When the researchers engineered mouse and hamster cells to express LIF6, the cells also self-destructed in response to DNA damage. Lynch says that after submitting the paper, his team performed a similar experiment in human cells and found the same effect.

Joshua Schiffman of the University of Utah who studies elephants and cancer, says “these new findings are intriguing and must now be validated by others.” If researchers can further elucidate LIF6’s mechanisms of action, that information could lead to potential cancer treatments, he says, but it would take many years.

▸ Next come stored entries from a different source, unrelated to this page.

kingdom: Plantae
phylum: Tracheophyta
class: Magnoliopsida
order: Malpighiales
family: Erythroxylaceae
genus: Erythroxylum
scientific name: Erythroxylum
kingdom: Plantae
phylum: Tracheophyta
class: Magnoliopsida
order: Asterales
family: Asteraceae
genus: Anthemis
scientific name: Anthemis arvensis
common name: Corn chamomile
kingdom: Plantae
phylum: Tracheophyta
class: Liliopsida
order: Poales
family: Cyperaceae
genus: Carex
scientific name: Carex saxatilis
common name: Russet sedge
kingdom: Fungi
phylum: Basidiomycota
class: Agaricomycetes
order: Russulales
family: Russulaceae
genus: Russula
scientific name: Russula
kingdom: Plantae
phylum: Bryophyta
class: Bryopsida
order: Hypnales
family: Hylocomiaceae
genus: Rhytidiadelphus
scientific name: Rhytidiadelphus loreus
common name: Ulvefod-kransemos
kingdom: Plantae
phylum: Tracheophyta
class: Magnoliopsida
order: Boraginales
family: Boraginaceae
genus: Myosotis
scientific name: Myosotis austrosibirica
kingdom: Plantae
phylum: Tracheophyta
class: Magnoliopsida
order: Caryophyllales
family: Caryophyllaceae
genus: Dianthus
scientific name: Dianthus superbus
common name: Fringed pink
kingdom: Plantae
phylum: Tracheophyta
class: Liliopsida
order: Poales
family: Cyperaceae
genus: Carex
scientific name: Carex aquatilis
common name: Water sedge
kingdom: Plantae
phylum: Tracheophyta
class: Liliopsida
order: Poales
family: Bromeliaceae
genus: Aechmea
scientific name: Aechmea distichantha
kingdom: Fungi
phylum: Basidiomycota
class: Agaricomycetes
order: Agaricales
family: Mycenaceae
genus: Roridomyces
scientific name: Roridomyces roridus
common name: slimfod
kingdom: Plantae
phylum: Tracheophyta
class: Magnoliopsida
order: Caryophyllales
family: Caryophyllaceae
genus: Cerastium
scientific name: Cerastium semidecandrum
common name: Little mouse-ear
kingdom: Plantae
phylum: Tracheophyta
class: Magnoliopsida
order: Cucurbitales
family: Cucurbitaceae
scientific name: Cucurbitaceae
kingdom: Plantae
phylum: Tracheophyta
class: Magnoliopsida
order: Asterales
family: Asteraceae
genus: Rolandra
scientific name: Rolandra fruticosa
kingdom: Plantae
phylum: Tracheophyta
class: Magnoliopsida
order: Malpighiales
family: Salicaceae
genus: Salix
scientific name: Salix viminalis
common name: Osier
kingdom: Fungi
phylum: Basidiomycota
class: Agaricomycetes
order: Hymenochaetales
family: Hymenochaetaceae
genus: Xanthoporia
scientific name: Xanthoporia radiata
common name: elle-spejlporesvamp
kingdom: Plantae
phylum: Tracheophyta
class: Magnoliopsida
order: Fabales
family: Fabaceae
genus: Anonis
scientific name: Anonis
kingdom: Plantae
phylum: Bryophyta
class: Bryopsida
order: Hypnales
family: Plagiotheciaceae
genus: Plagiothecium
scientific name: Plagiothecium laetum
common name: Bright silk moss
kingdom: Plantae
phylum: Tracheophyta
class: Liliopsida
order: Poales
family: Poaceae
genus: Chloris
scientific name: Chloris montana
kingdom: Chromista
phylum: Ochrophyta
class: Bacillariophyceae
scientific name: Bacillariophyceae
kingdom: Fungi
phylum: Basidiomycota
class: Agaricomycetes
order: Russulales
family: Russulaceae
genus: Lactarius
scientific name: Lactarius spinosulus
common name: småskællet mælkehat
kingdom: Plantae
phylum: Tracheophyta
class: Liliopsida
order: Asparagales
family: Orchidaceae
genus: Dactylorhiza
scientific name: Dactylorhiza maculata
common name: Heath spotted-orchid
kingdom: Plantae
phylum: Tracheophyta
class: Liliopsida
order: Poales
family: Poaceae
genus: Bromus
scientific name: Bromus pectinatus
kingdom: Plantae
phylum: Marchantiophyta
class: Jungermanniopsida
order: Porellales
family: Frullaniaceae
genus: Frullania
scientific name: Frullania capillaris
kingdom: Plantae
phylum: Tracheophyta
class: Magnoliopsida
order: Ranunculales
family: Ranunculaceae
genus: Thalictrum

Lynch is cautious about translating these findings into possible therapies. “I don’t think we’ll be using CRISPR to edit in copies of the LIF6 gene into humans any time,” he says. “But maybe we can design drugs that mimic the functions of LIF6 or some of the other genes.”

Carlo Maley of Arizona State University, who has studied elephants’ cancer resistance, points out that previous research showed TP53 interacts with a human gene related to LIF6 in placental implantation, so there might be a fertility tradeoff to targeting this pathway in cancer therapies. Although many questions remain about LIF6, Maley says, “it is interesting and exciting that we are discovering new biology of cancer prevention mechanisms.”